Fast forward to ten years later.. I wake up in the morning, most probably with a bun or ponytail that I put my hair in the night before because of some article I've read that strictly claims my pillowcases are damaging my hair. I make my way to the bathroom, wash my face, brush my teeth and freshen up. It's usually time for my dose of tea as I scroll through my favourite Instagram feeds, Pinterest boards, YouTube channels, a few blog posts and some tweets. I'm suddenly motivated to try and look my best.
I head to the shower, use my favourite body wash, scrub and exfoliate. Maybe even put that hair mask on...You know, the one for special occasions. I look through my wardrobe, try ten different outfits on and all of a sudden, 30 minutes have passed before I've found just the right outfit. I curl my hair into gorgeous waves, just the way I like it. Right about now, I've given my moisturiser and primer just enough time to set. I gently dab my foundation on with a beautyblender, attempt to create the best eye look I've ever done, maybe even try to wing my liner, hoping it won't fail but if it does, layering 2 of my favourite mascaras for long voluminous lashes will do the job. I apply some blush for beautiful rosy cheeks and put on my perfect nude lipstick, nude lips have always suited me best.
All of that work is just a recipe for beauty, well at least it should be.. I spent 2 whole hours getting ready. I walk up to the most flattering mirror in the house as I scrunch the ends of my hair for some extra volume right before the big reveal. I take a look at myself with a huge smile on my face, but all I can see is.. Me, me with some enhanced features. I mean, I wasn't expecting to see a model, or to look like I just came out of a magazine cover, but.. Is that all? 2 whole hours to just see my same self look right back at me?

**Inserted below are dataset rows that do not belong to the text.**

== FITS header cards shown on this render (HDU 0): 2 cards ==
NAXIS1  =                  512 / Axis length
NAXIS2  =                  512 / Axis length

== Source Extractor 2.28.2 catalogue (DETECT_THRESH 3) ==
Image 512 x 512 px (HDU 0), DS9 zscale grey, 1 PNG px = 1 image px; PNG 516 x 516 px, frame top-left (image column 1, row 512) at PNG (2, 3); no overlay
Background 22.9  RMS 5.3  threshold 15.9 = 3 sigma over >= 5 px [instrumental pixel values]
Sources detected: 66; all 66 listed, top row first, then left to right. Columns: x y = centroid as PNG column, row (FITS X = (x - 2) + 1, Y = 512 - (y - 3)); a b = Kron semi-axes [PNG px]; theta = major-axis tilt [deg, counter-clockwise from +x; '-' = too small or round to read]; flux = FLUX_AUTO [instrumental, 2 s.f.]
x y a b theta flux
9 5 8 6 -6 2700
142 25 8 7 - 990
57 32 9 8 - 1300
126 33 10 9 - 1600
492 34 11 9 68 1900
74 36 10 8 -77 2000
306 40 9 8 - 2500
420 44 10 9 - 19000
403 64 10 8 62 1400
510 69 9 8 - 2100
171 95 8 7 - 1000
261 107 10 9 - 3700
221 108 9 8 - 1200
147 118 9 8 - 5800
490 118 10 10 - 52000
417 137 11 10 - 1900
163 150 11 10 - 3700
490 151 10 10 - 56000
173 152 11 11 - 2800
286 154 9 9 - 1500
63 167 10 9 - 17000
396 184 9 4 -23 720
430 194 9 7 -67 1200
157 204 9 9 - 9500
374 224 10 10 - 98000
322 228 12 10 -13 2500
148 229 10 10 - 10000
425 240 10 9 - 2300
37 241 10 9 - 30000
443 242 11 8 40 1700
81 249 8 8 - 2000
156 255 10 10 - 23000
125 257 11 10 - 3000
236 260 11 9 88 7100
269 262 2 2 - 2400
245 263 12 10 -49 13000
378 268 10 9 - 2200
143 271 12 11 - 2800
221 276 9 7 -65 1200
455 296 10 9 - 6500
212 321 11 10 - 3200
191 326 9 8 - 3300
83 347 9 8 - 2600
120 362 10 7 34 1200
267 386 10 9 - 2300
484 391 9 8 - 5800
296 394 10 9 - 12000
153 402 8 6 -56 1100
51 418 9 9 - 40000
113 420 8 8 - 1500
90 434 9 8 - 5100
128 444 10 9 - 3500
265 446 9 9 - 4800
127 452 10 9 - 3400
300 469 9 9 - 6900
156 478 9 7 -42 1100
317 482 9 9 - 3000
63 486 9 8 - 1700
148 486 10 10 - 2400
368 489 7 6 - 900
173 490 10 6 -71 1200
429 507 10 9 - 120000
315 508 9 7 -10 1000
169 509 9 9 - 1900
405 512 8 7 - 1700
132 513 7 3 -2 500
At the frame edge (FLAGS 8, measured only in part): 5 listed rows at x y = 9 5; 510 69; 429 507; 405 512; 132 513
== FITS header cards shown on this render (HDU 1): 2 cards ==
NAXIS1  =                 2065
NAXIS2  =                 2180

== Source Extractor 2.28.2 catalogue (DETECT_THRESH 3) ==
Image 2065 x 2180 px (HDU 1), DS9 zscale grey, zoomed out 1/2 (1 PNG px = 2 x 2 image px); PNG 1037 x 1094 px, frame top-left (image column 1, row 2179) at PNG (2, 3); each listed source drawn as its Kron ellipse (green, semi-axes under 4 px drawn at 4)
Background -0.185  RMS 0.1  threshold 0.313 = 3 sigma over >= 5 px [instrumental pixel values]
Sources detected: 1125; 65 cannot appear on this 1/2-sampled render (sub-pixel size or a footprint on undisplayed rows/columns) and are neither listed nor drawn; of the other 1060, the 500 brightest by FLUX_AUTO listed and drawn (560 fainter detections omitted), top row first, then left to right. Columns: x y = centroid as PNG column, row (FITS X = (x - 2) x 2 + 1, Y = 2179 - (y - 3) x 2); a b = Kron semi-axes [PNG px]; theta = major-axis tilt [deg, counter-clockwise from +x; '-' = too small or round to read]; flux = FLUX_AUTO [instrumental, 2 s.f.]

Then it hit me.. That's all I'll ever see. But you know what? I didn't mind. That's how I was made and I should be happy with it. I shouldn't have to paint my face to be happy with myself. Makeup is art and I love playing around with it, but I also love my makeup-free days. I love letting my skin breathe, I love giving my cheeks the chance to be naturally pink and that's how it should be. Sure, makeup is a fun confidence booster that does a great job at enhancing our best features but that doesn't mean we need any to look beautiful. Everyone has their days where they don't feel their most beautiful self and can only see their flaws, even the people you find so stunning. You might see someone and think, how in the world can they look so effortlessly gorgeous all the time? But even they think they're not pretty enough sometimes.
If you ever feel like you're not pretty enough or good enough, just think there's someone out there that would love to look like you. They'd love to have your super curly, super straight or anything in between hair. They'd love to have your green, blue, grey, brown, light, dark eyes. They'd love your freckles, dimples, or none at all. They'd love to be as tall or as short as you. They'd love to be as pale or as dark as you. Someone out there looks at you and thinks, why can't I be that pretty? It might be a cliche thing to say, but everyone is beautiful in their own special way, no matter what size, height or colour.
If you can't see it, someone else can.